▶ **PROBLEM**:
Using the listing below, count the lines in which "Excercism" appears; give the count alone.

======== GIVEN DATA ========

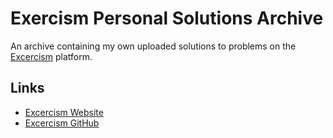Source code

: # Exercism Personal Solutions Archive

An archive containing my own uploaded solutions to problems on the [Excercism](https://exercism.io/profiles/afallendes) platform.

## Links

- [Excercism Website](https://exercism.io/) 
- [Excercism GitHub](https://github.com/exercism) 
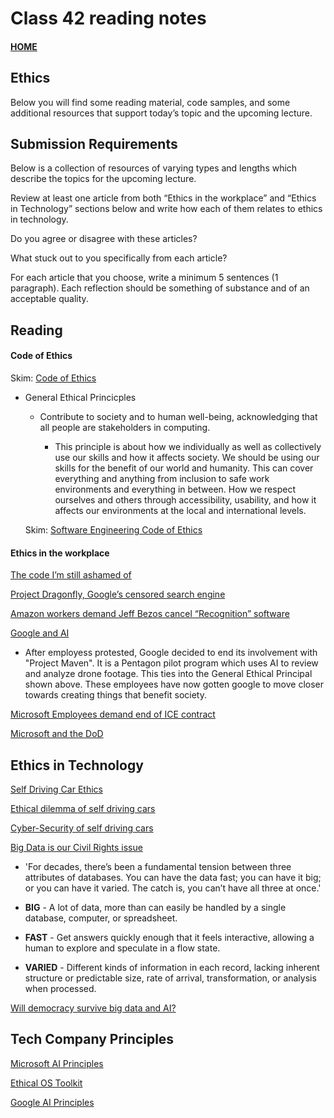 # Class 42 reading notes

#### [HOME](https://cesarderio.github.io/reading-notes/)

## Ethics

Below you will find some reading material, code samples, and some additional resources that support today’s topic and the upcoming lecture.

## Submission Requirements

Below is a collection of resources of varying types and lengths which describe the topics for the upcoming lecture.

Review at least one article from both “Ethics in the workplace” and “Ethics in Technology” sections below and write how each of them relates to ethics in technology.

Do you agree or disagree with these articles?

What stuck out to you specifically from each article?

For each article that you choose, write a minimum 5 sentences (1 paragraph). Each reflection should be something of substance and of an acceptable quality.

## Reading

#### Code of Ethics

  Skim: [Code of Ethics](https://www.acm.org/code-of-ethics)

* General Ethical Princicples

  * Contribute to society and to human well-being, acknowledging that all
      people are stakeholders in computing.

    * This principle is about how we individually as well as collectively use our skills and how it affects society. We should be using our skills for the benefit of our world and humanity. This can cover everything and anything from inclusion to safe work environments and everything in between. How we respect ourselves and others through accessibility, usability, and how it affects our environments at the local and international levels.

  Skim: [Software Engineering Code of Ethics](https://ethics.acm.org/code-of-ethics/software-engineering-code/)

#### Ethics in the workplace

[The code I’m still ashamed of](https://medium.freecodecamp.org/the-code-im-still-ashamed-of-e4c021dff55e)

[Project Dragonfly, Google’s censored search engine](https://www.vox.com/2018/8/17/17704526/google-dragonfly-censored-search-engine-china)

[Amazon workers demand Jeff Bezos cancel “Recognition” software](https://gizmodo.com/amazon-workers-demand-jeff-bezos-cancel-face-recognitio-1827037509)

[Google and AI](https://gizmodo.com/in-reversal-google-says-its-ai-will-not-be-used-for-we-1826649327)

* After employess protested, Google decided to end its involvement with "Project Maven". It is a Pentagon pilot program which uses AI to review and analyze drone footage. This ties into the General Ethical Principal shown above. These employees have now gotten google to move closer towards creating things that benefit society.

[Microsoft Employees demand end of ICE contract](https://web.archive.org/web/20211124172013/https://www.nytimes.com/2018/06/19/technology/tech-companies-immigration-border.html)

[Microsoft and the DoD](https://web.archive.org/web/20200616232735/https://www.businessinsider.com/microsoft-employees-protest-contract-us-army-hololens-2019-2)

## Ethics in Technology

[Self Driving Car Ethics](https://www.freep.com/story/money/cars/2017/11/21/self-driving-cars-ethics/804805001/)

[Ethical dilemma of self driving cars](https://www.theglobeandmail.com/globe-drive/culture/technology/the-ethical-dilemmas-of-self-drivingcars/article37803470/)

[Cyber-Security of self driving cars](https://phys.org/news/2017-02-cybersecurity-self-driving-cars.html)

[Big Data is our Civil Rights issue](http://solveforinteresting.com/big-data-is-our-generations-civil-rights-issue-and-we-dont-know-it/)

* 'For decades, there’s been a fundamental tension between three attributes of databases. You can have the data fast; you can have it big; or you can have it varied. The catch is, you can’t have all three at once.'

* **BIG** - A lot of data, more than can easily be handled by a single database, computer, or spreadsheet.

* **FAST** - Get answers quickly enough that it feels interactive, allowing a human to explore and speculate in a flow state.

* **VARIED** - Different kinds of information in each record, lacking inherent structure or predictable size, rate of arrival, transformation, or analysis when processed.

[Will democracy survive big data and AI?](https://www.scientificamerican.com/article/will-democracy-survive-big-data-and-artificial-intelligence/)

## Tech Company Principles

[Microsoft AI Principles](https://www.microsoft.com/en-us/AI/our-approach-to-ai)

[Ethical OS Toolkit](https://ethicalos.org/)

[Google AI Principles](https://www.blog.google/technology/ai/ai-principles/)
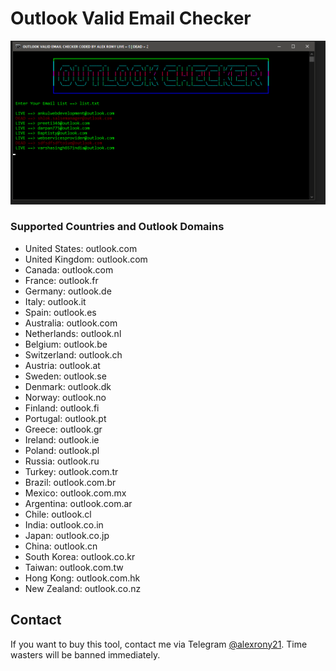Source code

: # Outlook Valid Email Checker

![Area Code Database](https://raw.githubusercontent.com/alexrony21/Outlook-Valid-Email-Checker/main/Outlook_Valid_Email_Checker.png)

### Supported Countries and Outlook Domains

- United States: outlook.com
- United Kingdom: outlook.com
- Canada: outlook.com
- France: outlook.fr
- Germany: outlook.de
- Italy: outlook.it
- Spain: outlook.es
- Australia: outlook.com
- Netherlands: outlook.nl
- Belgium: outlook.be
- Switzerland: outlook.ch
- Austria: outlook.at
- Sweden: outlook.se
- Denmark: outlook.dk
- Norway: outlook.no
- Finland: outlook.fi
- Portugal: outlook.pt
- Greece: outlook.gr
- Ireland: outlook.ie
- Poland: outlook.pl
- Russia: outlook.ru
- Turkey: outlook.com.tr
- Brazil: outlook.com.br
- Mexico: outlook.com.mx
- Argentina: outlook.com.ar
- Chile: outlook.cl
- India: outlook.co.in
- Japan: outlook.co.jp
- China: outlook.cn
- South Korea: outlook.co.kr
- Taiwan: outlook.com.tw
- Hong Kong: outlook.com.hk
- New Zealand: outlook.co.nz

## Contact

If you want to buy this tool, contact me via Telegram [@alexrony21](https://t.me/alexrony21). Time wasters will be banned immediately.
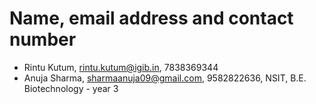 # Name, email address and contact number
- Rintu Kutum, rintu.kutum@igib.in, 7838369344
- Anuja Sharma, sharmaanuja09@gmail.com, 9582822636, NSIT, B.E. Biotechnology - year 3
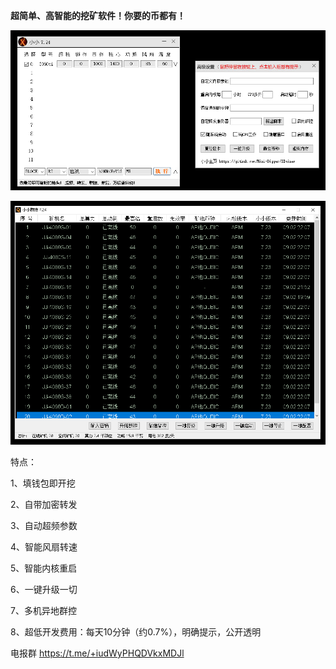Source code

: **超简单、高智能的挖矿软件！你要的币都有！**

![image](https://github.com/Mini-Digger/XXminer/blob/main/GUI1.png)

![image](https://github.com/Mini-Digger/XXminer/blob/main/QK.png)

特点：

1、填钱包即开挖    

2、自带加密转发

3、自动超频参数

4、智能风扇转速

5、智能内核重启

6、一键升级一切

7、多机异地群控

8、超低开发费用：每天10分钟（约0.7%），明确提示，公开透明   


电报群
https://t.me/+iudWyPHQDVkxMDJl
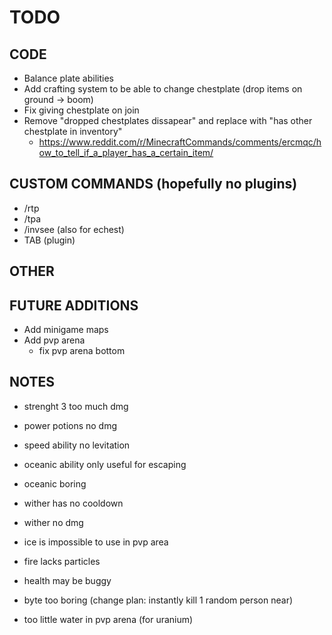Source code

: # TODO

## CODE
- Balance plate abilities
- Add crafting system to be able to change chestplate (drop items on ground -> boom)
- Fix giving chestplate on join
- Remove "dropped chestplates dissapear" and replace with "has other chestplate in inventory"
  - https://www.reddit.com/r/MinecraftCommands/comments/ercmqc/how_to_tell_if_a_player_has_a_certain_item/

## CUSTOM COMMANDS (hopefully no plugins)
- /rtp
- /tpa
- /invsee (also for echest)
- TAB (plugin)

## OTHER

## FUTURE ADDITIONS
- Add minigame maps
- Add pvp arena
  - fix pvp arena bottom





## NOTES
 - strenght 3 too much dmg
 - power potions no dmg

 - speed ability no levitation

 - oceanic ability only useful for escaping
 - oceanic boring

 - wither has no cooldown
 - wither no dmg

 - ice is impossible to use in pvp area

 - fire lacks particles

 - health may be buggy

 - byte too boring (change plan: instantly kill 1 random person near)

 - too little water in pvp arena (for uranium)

========

▶ **SOLUTION FOR THIS PROBLEM**:
3